-------- STUDY TEXT

Ok gotcha. I don't have anything stainless I might could find glass


----------



## Honey21 (Jan 26, 2014)

Omg I just tasted some fresh and it is really good


----------



## Honey21 (Jan 26, 2014)

I do have a stand I use it for feet but it is coming in hand for this


----------



## Iluvlilly! (Apr 6, 2019)

Honey21 said:


> Omg I just tasted some fresh and it is really good


Yeah it does!! Now you can make goat cheese and anything you want with goat milk(thumbup)(thumbup)


Honey21 said:


> I do have a stand I use it for feet but it is coming in hand for this


Okay that's good! You will find it much nicer!!


----------



## Honey21 (Jan 26, 2014)

Is it hard to make soap


----------



## CountyLineAcres (Jan 22, 2014)

Not at all. I’ve done both cold and hot process goat soap. It’s fun!


----------



## Honey21 (Jan 26, 2014)

I'm looking into getting a saneen/ nubian female and getting into dairy goats just for milk. I figured I would experiment first. Is there anyway to add flavor to the cheese through the milk before u curdle it?


----------



## Iluvlilly! (Apr 6, 2019)

How is everything going with milking your meat goats? Have you made much stuff with their milk yet?


----------



## Honey21 (Jan 26, 2014)

Iluvlilly! said:


> How is everything going with milking your meat goats? Have you made much stuff with their milk yet?

----------------
-------- DATA FOR REVIEW

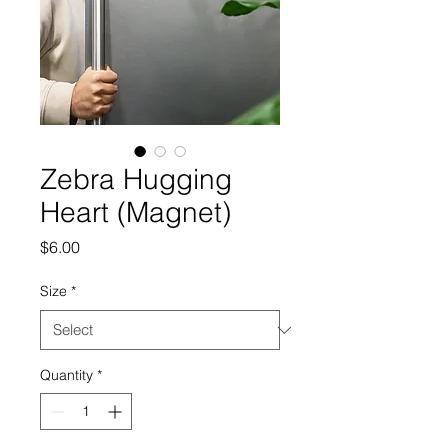
Zebra Hugging
Heart (Magnet)
Price
$6.00
Size
*
Quantity
*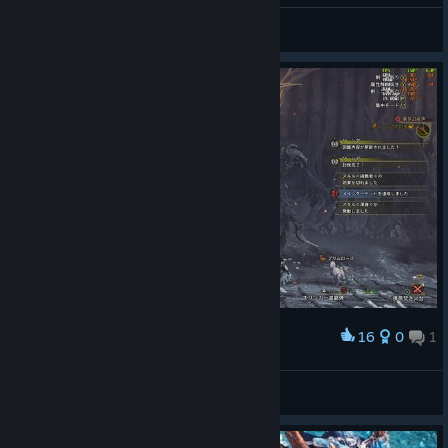
冰冷的盛夏
View screenshots
16
0
1
Award
倒せたー！もうやりたくないｗ
Elegance
View screenshots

----------------

# EXERCISE AIM
Write down the passage of the goat milk thread from "## CountyLineAcres (Jan" up to and including "u curdle it?", word for word. The items were taken from a different source than the goat milk thread.

# REPLY TO THE TASK
## CountyLineAcres (Jan 22, 2014)

Not at all. I’ve done both cold and hot process goat soap. It’s fun!


----------



## Honey21 (Jan 26, 2014)

I'm looking into getting a saneen/ nubian female and getting into dairy goats just for milk. I figured I would experiment first. Is there anyway to add flavor to the cheese through the milk before u curdle it?